MAY 6, 1943
WASHINGTON, Wednesday—Late yesterday afternoon I spoke at one of the meetings of a group of members of the Massachusetts Institute of Technology, who are now in Washington. With their friends, they filled the hall at the YMCA.
I was glad to have this opportunity to tell them something of my trip to Great Britain. It was particularly gratifying to find that many of those who had been in Great Britain on missions with the armed forces, seemed to have similar impressions and to agree with my conclusions.
Before leaving for the meeting, I had tea with the President and Madame Chiang and reached home again in time to greet our few dinner guests. Among them were some newspaper men from Australia on their way to Great Britain.
After dinner, two short Australian films were shown—one the Battle of the Bismarck Sea, in which Australian and American fliers took part and set such a remarkable record for air attack on naval forces. The other was a picture of the fighting in New Guinea, and the help which the natives have given the soldiers, both Americans and Australians.
It is the natives who act as stretcher bearers and carry the wounded over rough paths for six days to the nearest hospital at Port Moresby. When the rain comes, it seems to come in sheets and they must be soaked through. In fact, I can think of nothing more trying than this trip for wounded men. It must be agonizing for them, but they speak with praise of the gentleness of the native bearers and the kindness with which they treat them.
One thing stood out in both of the pictures, and that was the cooperation and comradeship which has grown up between the Australian and American boys. They "kid" each other apparently, and that is a good sign. When they are serious, they show real respect for the fighting qualities of the other fellow.
There has just come to my desk a plan which was originated and started by the Kiwanis Club of Bethlehem, Pa., some years ago. They call it the Junior Councillors Bethlehem Plan. I understand that the National Council of Women is hoping to spread it throughout the nation in the fight against juvenile delinquency and as a successful way of interesting the "teenage" group in the war effort.
They are making a drive for funds at the present time. I think that those who are in touch with this "teenage" group problem will be anxious to help in this undertaking. The plan, I think, requires a careful choice of sponsors and good leadership in each community, but it has great possibilities. If it can awaken a sense of responsibility in this age group, which has so often felt that it had no part in the functioning of democracy, it will be a good preparation for responsible adult citizenship.

APPLY WHAT YOU READ =>
**1)** Duplicate the May 6, 1943 piece from "MAY 6, 1943" up to and including "way to Great Britain.".
**2)** What reason does the May 6, 1943 piece give for expecting the Junior Councillors Bethlehem Plan to prepare young people for responsible adult citizenship? Answer in one to three sentences.

SUPPLIED ENTRIES =>

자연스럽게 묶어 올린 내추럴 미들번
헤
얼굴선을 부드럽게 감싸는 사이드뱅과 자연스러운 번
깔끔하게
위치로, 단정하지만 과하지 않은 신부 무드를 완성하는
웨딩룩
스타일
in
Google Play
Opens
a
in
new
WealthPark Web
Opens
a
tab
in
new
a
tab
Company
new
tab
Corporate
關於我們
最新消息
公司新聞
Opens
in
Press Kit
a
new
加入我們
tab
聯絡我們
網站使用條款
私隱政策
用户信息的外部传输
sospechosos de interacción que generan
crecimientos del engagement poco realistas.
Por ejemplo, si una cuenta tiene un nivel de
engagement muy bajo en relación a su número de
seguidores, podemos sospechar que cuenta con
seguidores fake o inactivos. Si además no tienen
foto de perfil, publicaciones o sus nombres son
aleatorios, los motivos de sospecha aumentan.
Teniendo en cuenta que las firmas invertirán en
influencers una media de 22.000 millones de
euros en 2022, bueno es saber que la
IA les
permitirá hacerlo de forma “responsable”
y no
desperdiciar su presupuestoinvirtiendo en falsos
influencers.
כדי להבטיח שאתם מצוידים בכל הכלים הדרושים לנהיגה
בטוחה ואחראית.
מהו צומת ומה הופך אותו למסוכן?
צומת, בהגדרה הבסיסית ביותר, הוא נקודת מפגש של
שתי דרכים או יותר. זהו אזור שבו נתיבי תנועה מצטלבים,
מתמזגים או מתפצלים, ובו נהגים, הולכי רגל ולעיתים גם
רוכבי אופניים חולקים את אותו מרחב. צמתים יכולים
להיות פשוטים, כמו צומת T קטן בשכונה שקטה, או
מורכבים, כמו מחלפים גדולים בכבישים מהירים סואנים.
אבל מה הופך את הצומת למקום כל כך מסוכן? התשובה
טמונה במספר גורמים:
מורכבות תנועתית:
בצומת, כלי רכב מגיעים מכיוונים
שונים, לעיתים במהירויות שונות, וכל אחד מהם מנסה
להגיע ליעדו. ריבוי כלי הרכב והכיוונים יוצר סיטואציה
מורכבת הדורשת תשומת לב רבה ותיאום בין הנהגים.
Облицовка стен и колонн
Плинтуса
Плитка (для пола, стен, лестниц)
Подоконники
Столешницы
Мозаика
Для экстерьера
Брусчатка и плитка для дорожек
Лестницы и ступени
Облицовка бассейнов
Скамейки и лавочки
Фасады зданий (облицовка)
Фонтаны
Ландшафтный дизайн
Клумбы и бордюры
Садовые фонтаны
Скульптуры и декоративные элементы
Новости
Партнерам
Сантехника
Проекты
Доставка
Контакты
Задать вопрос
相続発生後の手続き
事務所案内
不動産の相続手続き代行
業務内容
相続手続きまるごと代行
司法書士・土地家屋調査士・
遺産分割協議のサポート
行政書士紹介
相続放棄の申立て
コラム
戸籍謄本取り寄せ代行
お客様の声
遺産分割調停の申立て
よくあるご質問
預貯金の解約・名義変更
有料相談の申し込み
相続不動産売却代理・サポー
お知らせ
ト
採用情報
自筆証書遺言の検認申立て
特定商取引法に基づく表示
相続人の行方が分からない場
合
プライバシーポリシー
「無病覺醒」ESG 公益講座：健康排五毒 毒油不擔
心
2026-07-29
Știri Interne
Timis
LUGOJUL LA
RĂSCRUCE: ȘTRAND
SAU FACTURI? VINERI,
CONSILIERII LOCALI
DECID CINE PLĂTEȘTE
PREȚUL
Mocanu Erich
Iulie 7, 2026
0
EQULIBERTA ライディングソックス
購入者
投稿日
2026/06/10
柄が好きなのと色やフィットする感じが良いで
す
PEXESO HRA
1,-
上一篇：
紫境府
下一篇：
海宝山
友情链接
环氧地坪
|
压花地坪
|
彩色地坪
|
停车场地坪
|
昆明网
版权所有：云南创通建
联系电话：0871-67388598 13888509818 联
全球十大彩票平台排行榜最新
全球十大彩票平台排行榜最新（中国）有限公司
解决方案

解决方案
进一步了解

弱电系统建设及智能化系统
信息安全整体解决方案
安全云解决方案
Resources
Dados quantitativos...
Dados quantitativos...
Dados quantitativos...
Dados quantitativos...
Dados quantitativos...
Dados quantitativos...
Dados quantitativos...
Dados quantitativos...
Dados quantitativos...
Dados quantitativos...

RESULTS FOR THE EXERCISE =>
**1)**
MAY 6, 1943
WASHINGTON, Wednesday—Late yesterday afternoon I spoke at one of the meetings of a group of members of the Massachusetts Institute of Technology, who are now in Washington. With their friends, they filled the hall at the YMCA.
I was glad to have this opportunity to tell them something of my trip to Great Britain. It was particularly gratifying to find that many of those who had been in Great Britain on missions with the armed forces, seemed to have similar impressions and to agree with my conclusions.
Before leaving for the meeting, I had tea with the President and Madame Chiang and reached home again in time to greet our few dinner guests. Among them were some newspaper men from Australia on their way to Great Britain.

**2)** The plan could awaken a sense of responsibility in the "teenage" group. That age group has often felt it had no part in the functioning of democracy.